Deus meus, Deus meus, ut quid dereliquisti me? |
San Matt., xxvi.
— Dio lo sa, Maddalena, s’io ti son grata!... Ma non posso più oltre permettere che tu ti levi il pane dalla bocca per darlo a noialtri!
— Oh, non pensare a me, te ne prego! Sta’ certa che il Signore provvederà. —
Con tristezza, ma affettuosamente, due giovani donne si scambiavano queste parole in una stanza a pianterreno nel villaggio di Osoppo. Le lunghe tavole e le panche di legno situate ai due lati della stanza mostravano che quel luogo aveva già servito ad uso di osteria; ma ora non vi si vedevano che le due donne. L’una, la padrona di casa, stava seduta, con la persona abbandonata e la faccia nascosta fra le mani scarne e sbiancate, una faccia languente come un fiore appassito; l’altra era una bella fanciulla vivace, sorridente, dalle guance fresche come pomi, ma solcate da una lagrima. La fanciulla aveva deposto sulla tavola, vicino all’amica, un cestino d’uva e una salvietta piena di farina.

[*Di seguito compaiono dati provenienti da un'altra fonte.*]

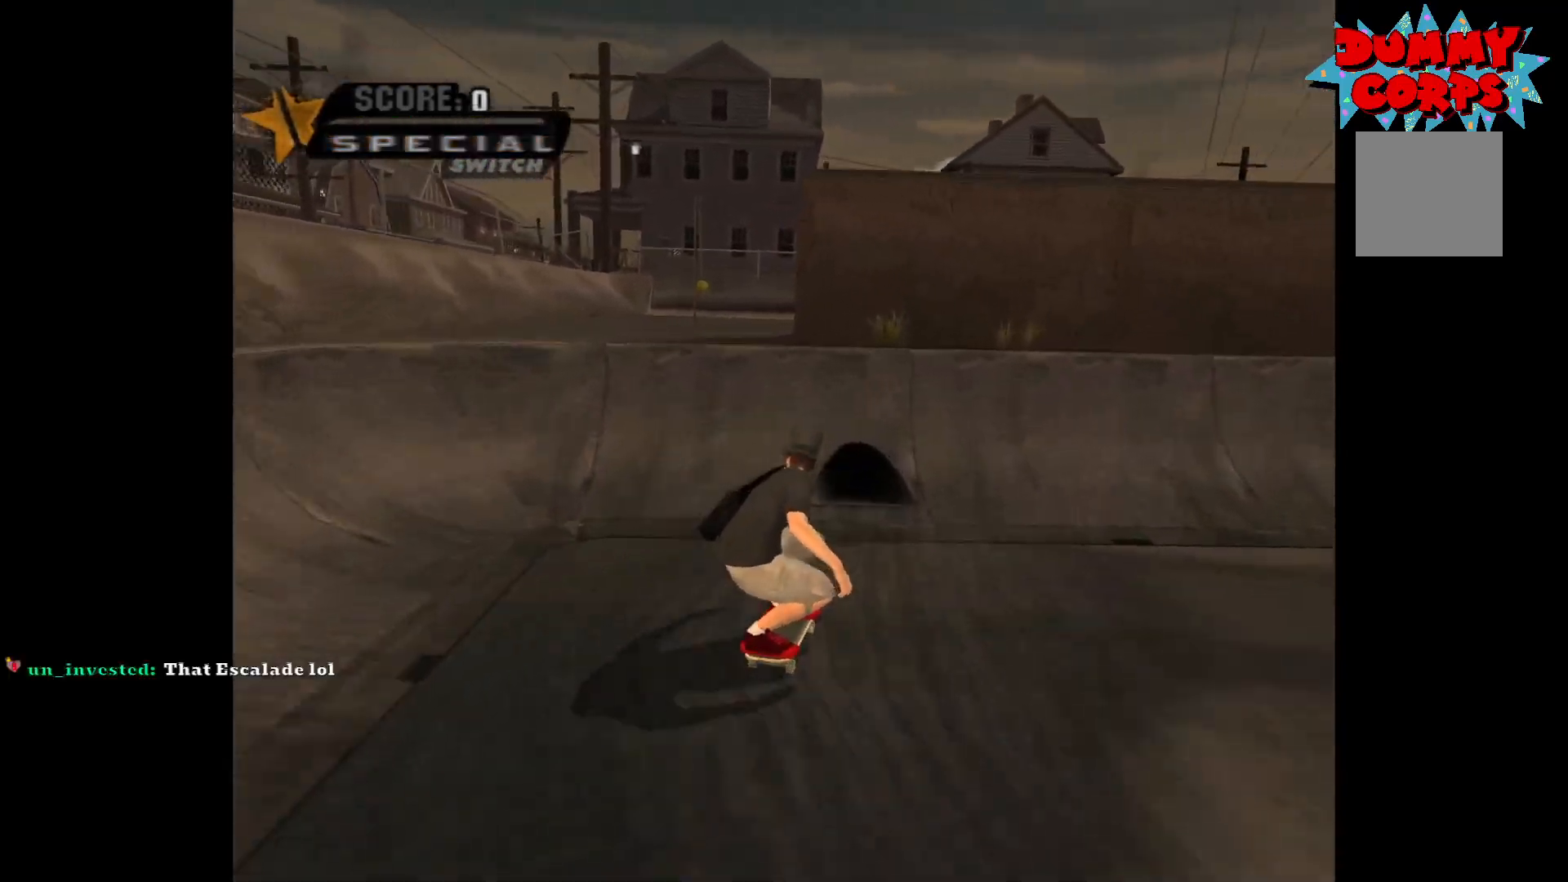
{"buttons": ["B"], "left_stick": "up", "right_stick": "center", "events": [[50, "left_stick", "up"], [317, "A", "up"], [400, "B", "down"], [433, "B", "up"], [483, "B", "down"]]}
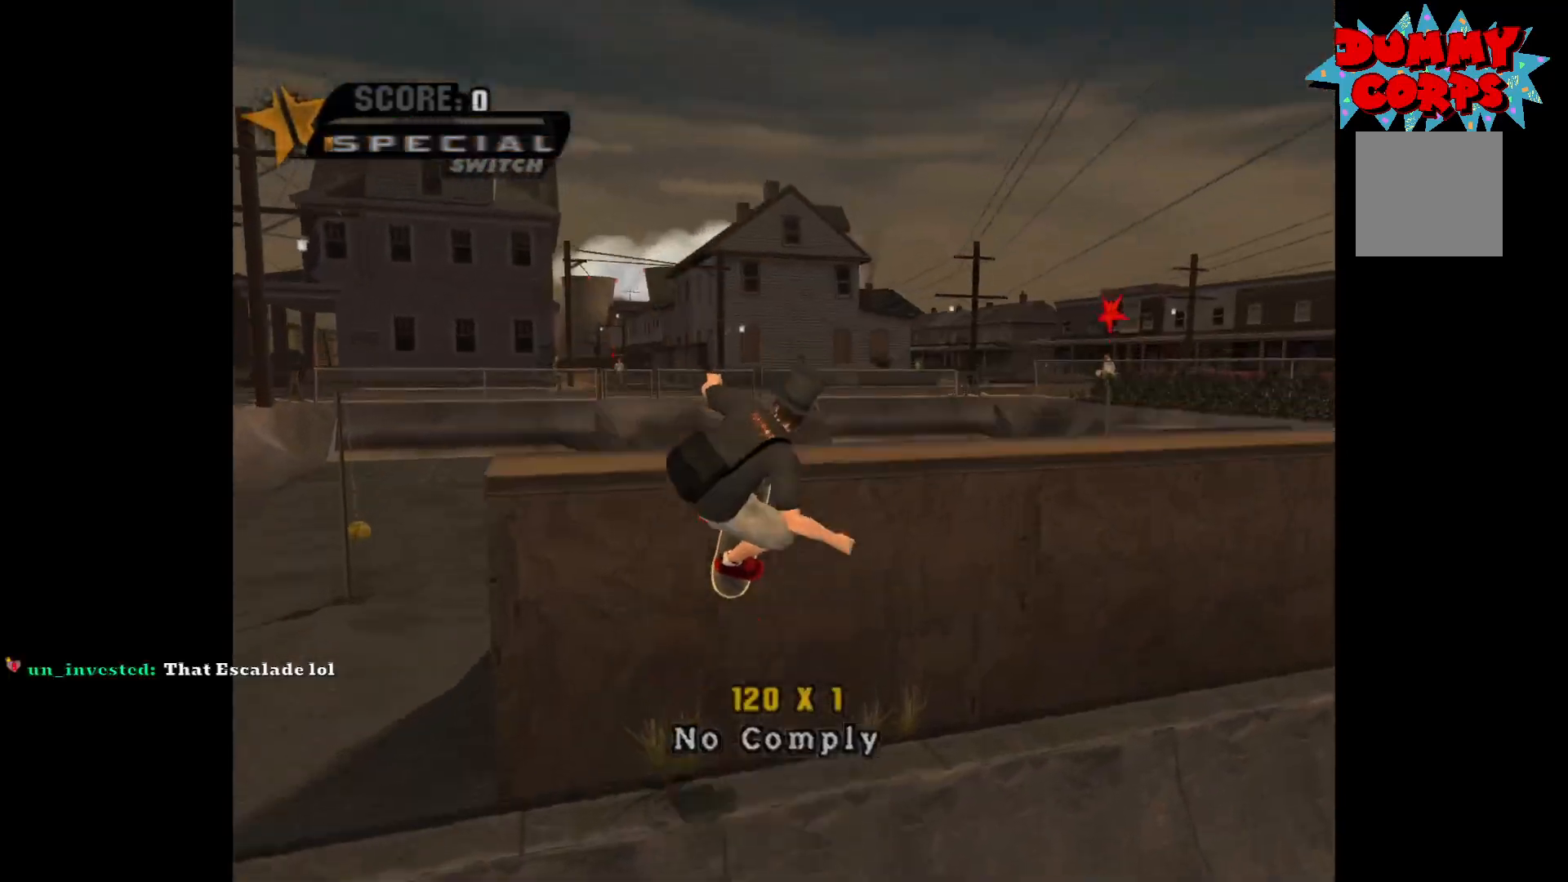
{"buttons": [], "left_stick": "center", "right_stick": "center", "events": [[83, "R2", "down"], [100, "B", "up"], [183, "R2", "up"], [433, "left_stick", "center"]]}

— È l’ultima uva della mia pergola — diss’ella — e la porto a’ tuoi bambini: io non ne ho più bisogno. Esci un momento con me, Rosina mia, e vedrai che non ti dico bugie. —
E presala per il braccio la forzava dolcemente a uscir seco nel cortile. Il sole era vicino al tramonto; un fascio di nubi tenebrose occupava la cima del monte di Pèonis; alcune ondate di nebbia s’alzavano dal Tagliamento, e su, per la brulla schiena della montagna, andavano ad agglomerarsi a quelle nubi entro le quali ogni tanto guizzava un lampo.
— Guarda: — disse la giovinetta — stasera, senza dubbio, farà temporale; io allora non avrò paura dei soldati; uscirò dal villaggio, andrò a Udine, mi metterò a lavorare e non morirò più di fame!
— Oh! Se io non avessi quelle due meschine creature.... — mormorò la povera madre.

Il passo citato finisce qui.